Randonnée et bivouac dans les Ecrins
Bivouaquer au cœur de la montagne dans le Parc national des Ecrins
Voilà une expérience fascinante. C’est la découverte d’une féerie telle qu’elle existe dans les rêves. C’est une invitation au voyage, à l’onirisme permanent. Le corps et l’esprit se mêlent en symbiose face à Dame Nature qui nous ouvre généreusement ses portes. Ce n’est pas le bivouac en lui-même qui donne tout son esthétisme à cet habitat de fortune mais bien le cadre insolite qui nous enchante et nous offre de fabuleux instants.
L’équipement
Ne nous méprenons pas. A la nuit tombée, et même en été, la montagne revêt sa couverture de glace et se montre sous son aspect intrépide. Prendre l’initiative de bivouaquer dans cet univers, c’est avoir conscience de cela, il est donc impératif de se préparer de manière responsable pour que cela reste un plaisir et non une corvée faute de mieux. Il ne s’agit pas d’emporter une kyrielle de choses mais cela passe par des équipements que vous allez devoir porter tout au long de ce périple, il est primordial de voyager léger pour un maximum de confort. Bien apprêter sa nuit est vital car le confort conditionne la récupération.
Commençons par l’équipement. Bien évidemment, de bonnes chaussures de marche restent «l’outil» incontournable pour prendre du plaisir à fouler le sol montagnard, mais à cela s’ajoutent quelques «bricoles» très utiles pour améliorer le quotidien. La cape de pluie, par exemple, pour vous-même ainsi qu’un très grand sac poubelle pour votre sac. Vous n’y aurez peut-être pas pensé étant donné que vous vous êtes bien renseigné sur les conditions météorologiques avant votre départ, mais on ne sait jamais, et puis vous n’échapperez pas à l’humidité nocturne.
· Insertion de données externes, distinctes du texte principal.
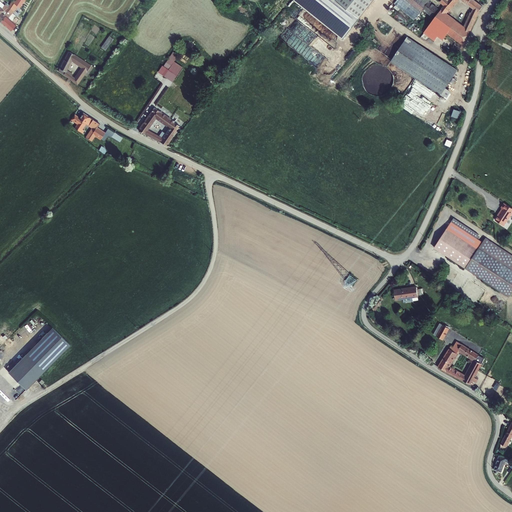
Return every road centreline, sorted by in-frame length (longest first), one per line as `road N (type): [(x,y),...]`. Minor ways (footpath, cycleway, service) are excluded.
road 1 (unclassified): [(0,429),(14,410),(203,284),(216,244),(206,170)]
road 2 (unclassified): [(399,263),(365,305),(365,322),(488,403),(498,424),(491,477),(511,496)]
road 3 (unclassified): [(399,263),(463,133),(496,0)]
road 4 (unclassified): [(0,30),(92,110),(206,170)]
road 5 (unclassified): [(206,170),(399,263)]
road 6 (track): [(391,0),(391,21),(463,66),(459,101),(471,108)]
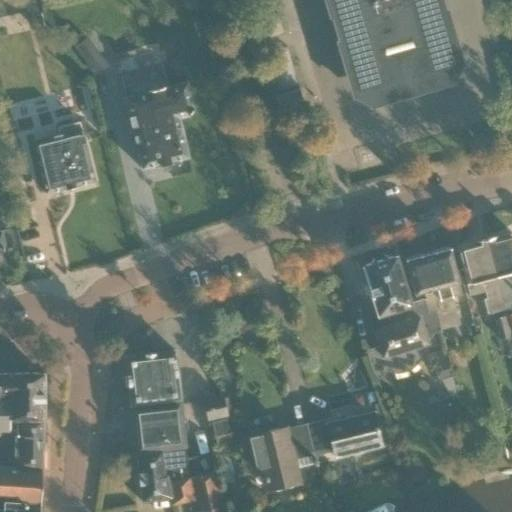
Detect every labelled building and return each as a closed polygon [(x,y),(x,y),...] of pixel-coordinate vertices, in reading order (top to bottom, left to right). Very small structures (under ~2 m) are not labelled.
[(319,0),(349,99),(352,99),(366,107),(366,109),(452,85),(451,82),(459,68),(462,67),(442,0),(319,0)] [(109,66),(87,37),(75,47),(96,75),(109,66)] [(293,47),(273,48),(275,87),(295,86),(293,47)] [(170,162),(188,158),(178,118),(187,116),(193,107),(186,82),(165,88),(165,86),(147,91),(148,92),(124,98),(131,127),(141,169),(160,164),(160,166),(170,163),(170,162)] [(299,89),(290,91),(276,95),(278,105),(293,101),(302,99),(299,89)] [(94,180),(79,121),(57,127),(59,135),(32,141),(45,192),(65,188),(65,189),(74,186),(74,185),(94,180)] [(0,264),(2,264),(3,261),(6,260),(3,249),(13,246),(15,243),(11,231),(8,229),(0,231),(0,264)] [(495,236),(485,238),(504,309),(511,306),(511,284),(510,277),(511,276),(511,234),(509,233),(508,234),(496,237),(495,236)] [(504,309),(485,238),(475,241),(476,242),(457,247),(469,294),(481,291),(480,285),(482,285),(486,299),(483,300),(487,313),(504,309)] [(449,248),(427,254),(446,328),(454,326),(450,311),(455,310),(451,297),(461,294),(458,283),(458,282),(449,248)] [(439,330),(446,328),(427,254),(404,259),(414,294),(427,291),(429,299),(422,301),(425,313),(433,311),(439,330)] [(377,315),(409,304),(395,256),(362,266),(368,285),(367,285),(371,297),(377,315)] [(409,304),(377,315),(381,328),(373,330),(378,346),(367,350),(368,360),(371,370),(376,379),(383,368),(388,371),(405,366),(411,360),(413,356),(411,346),(427,342),(426,336),(430,335),(430,333),(439,330),(433,311),(425,313),(422,301),(409,304)] [(508,329),(504,316),(493,319),(498,340),(510,336),(508,329)] [(376,445),(380,444),(376,431),(377,431),(376,426),(373,427),(370,414),(355,418),(355,417),(347,419),(327,424),(326,420),(314,423),(313,417),(371,403),(368,389),(367,390),(354,393),(347,379),(356,370),(357,369),(352,346),(325,353),(300,404),(305,425),(315,464),(316,464),(314,454),(333,450),(334,455),(361,449),(361,451),(377,447),(376,445)] [(130,405),(132,405),(180,399),(174,353),(175,353),(175,350),(124,356),(130,405)] [(445,351),(432,354),(439,379),(450,375),(446,362),(448,361),(445,351)] [(0,436),(19,437),(19,420),(43,419),(43,373),(0,374),(0,436)] [(203,401),(207,419),(226,415),(222,397),(203,401)] [(180,399),(132,405),(130,405),(136,453),(177,448),(186,447),(180,399)] [(0,466),(41,470),(43,419),(19,420),(19,437),(0,436),(0,466)] [(232,439),(227,419),(211,422),(216,443),(232,439)] [(285,428),(245,438),(253,472),(262,470),(267,489),(275,487),(275,490),(291,486),(290,484),(298,482),(293,459),(311,455),(313,464),(315,464),(305,425),(294,428),(294,430),(286,432),(285,428)] [(190,478),(185,454),(178,455),(177,448),(136,453),(141,502),(170,497),(171,505),(195,500),(197,511),(223,511),(219,492),(214,473),(190,478)] [(41,470),(0,466),(0,500),(40,504),(41,470)] [(0,511),(39,511),(40,504),(0,500),(0,511)]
A présent, le matériel. La première chose à prévoir, c’est la tente. Vous penserez à la couverture de survie à mettre au sol: c’est absolument bénéfique pour préserver l’isolation. Vient ensuite le matelas, le haut de gamme serait le tapis de sol en mousse à cellules fermées car il est très confortable. Et enfin, c’est la clé de voûte d’un bivouac réussi, le choix du duvet est fondamental. Pour votre installation, veillez bien à la platitude du terrain et ne sous-estimez pas la rosée, il faut rester au chaud et au sec.
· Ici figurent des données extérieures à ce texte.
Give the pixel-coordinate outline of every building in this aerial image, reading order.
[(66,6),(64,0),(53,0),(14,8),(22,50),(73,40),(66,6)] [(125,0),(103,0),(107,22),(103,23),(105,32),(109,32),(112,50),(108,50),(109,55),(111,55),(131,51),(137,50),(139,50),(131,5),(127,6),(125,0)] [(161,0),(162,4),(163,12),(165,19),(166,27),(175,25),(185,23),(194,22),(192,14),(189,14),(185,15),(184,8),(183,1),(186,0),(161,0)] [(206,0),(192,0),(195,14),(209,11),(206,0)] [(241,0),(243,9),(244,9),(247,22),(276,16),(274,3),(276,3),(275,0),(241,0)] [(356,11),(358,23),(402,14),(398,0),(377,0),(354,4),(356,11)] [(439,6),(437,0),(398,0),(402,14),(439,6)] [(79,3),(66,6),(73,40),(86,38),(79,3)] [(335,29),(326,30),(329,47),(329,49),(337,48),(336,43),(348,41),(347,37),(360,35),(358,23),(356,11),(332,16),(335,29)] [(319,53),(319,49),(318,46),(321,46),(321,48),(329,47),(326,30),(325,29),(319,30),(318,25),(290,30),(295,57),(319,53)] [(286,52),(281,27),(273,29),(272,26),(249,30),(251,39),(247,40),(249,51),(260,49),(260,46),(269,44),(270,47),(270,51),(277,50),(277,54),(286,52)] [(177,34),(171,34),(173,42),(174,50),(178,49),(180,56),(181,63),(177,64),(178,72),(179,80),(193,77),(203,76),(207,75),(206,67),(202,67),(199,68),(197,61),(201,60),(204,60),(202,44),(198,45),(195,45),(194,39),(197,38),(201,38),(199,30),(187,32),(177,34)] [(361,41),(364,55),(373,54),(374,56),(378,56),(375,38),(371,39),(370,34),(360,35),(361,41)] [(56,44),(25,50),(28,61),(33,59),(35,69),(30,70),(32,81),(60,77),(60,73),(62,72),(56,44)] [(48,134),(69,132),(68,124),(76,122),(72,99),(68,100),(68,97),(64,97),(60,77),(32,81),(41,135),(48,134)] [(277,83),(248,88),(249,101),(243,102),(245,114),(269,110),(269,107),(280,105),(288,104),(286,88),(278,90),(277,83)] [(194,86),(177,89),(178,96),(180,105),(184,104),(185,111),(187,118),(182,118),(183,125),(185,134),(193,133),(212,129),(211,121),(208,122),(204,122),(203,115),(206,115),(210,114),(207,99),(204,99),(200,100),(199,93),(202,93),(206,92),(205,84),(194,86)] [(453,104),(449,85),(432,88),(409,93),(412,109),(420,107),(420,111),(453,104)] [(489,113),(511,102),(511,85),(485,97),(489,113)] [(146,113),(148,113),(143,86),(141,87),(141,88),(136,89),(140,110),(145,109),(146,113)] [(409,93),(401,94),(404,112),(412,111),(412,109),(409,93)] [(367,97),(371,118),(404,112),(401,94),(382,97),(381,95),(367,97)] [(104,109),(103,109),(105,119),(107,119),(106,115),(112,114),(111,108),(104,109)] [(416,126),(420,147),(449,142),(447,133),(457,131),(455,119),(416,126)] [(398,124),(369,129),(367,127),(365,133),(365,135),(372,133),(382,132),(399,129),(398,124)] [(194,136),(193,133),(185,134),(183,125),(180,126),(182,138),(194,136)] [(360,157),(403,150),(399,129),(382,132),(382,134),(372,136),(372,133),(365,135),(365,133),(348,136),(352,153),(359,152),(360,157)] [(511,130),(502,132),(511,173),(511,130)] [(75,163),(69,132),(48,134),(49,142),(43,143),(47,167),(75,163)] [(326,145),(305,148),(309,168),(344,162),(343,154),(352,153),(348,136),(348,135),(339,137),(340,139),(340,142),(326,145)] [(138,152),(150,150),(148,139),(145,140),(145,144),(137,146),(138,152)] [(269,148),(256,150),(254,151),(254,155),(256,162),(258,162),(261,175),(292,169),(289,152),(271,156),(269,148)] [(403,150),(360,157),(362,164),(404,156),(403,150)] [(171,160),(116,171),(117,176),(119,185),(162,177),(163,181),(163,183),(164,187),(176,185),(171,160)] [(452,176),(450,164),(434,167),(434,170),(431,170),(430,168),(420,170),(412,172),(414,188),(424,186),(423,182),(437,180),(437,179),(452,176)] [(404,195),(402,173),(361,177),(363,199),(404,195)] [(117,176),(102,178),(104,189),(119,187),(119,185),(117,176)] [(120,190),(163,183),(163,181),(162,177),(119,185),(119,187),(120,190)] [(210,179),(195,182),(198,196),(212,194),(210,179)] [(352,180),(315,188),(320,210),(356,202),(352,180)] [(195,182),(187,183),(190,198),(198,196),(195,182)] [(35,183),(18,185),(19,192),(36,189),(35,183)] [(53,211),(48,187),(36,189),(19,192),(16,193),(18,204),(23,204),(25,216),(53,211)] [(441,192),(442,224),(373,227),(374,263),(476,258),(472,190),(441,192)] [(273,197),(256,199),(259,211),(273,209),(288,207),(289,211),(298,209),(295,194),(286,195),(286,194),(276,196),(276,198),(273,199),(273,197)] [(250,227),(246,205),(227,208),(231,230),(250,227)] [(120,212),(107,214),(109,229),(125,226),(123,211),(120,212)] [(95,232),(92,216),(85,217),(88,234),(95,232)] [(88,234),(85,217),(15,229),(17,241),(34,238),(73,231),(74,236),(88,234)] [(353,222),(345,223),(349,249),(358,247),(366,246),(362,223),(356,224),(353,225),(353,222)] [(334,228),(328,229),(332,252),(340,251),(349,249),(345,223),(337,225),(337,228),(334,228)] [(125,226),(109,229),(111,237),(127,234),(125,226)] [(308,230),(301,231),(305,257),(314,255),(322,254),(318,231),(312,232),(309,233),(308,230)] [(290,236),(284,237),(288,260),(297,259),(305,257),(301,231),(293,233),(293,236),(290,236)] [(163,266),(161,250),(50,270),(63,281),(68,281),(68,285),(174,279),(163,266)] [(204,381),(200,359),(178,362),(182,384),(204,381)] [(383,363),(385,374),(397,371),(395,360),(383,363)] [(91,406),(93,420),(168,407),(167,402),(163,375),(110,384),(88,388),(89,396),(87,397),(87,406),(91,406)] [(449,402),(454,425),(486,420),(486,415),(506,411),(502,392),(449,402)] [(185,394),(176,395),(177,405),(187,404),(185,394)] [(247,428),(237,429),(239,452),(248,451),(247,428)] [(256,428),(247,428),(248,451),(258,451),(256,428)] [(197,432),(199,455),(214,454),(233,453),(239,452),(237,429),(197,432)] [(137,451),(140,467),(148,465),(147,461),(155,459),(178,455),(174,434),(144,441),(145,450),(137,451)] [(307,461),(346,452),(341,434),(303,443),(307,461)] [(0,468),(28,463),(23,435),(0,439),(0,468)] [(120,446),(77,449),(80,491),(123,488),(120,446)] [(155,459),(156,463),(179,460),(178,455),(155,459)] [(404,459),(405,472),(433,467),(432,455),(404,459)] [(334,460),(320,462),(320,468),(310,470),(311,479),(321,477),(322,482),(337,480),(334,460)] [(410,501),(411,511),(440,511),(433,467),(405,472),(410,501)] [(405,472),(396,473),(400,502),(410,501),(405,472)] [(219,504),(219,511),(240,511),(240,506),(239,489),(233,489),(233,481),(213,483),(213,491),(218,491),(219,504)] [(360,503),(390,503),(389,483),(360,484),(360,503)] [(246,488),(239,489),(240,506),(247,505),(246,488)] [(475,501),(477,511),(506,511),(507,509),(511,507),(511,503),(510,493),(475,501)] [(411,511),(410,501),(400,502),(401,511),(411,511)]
L’autre aspect incontournable, les vivres. La pompe à eau céramique est exceptionnelle à travers deux aspects pratiques: elle est petite et légère mais surtout, et c’est bien sa particularité, elle stérilise l’eau, peu importe sa provenance. En ce qui concerne la nourriture, tout ce qui est lyophilisé comme les pâtes ou la soupe, dont l’apport calorique est important, est idéal. Pensez également à vous munir d’un petit réchaud. Les fruits secs ou le pain sont conseillés, de même que les barres de céréales, parfaites pour se réapprovisionner en énergie lors des micro-pauses en pleine montée.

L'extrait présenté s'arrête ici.